We observed that when maternal age increased, KS-D5 scores decreased. A previous study suggested that advanced maternal age is associated with low blastocyst morphological grades [21], which is also shown by our study. Additionally, our study showed that tB was significantly different between age groups with low KS-D5 scores in advanced age patients. This is in line with previous studies that showed that tB is a very important factor in evaluating blastocyst quality to predict pregnancy outcomes after blastocyst transfer [33, 34]. Interestingly, one previous study suggested that morphokinetic parameters did not change with advanced maternal age before t8 [35].

We calculated estimated coefficients and odds ratios for the logistic regression between FHB+ and KS-D5 scores. The estimated coefficients in the < 35 age group resulted in a low P value compared with other age groups. However, this difference may be due to the low number of patients in the < 35 age group. Therefore, the model needs to be re-assessed with more data from younger patients. In fact, using age square made the model more accurate than using only single age.

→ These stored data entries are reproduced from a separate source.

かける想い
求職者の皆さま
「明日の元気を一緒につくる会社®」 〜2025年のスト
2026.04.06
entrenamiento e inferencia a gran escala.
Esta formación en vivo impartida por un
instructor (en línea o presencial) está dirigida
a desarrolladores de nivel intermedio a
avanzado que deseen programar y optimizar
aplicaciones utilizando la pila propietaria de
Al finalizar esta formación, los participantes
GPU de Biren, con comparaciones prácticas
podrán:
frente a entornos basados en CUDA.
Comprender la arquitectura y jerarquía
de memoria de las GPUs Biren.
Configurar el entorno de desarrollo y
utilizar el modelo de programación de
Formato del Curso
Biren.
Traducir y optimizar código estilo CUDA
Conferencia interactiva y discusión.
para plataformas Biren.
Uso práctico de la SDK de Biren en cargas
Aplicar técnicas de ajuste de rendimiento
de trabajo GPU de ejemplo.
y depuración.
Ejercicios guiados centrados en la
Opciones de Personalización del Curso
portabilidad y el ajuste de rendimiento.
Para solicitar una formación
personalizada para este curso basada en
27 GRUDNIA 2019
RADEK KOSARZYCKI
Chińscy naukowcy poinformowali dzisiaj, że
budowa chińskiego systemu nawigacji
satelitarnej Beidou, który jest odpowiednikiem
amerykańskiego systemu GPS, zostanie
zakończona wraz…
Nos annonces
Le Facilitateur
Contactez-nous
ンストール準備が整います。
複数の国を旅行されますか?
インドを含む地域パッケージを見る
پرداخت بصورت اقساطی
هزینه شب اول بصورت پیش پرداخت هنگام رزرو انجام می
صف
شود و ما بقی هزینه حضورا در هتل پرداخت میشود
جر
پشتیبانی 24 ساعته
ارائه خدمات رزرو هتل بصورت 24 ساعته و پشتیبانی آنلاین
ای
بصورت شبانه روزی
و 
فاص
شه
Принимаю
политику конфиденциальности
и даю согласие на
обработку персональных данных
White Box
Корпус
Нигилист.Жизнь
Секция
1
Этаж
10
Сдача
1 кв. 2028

In this study, we did not analyze the performance of KS-D5 in regard to the day of freezing, mainly because day 7-frozen blastocyst cases are rare. In future study, we should investigate the influence of the day of blastocyst vitrification.

It is a limitation of the study that the details of the algorithm for the KS-D5 model have not been disclosed by the manufacturer, which prevents further conclusions as we do not know how the score is calculated. Also, it should be mentioned that our clinic only used minimal stimulation and natural cycles for IVF treatment and this study used only frozen blastocyst. And this study was retrospective in nature and thus may have limitations. Therefore, in future studies, randomized controlled trials are required.

Our study has shown that it is possible to make a clinic-specific calibration between an embryo ranking model and actual pregnancy rates if maternal age is considered. However, it should be noted that an external validation should be performed before our multivariate model is applied in new clinical settings. Another important point is that the embryo ranking within a single treatment cycle as the maternal age is the same for all embryos will not change. Thus, within a treatment cycle, the highest ranked KS-D5 embryo will also be the embryo with the highest predicted pregnancy rate.

Conclusion

In conclusion, in the present study, it was shown that KS-D5 can be used to predict FHB+ and LB+ within different maternal age groups. Therefore, the combination of KS-D5 and maternal age would enable a more accurate prediction of FHB and LB compared to using KS-D5 only. Based on the multivariate model, it is possible to estimate the likelihood of a FHB when KS-D5 scores and age are known. This will be a useful tool for patient communication prior to embryo transfer.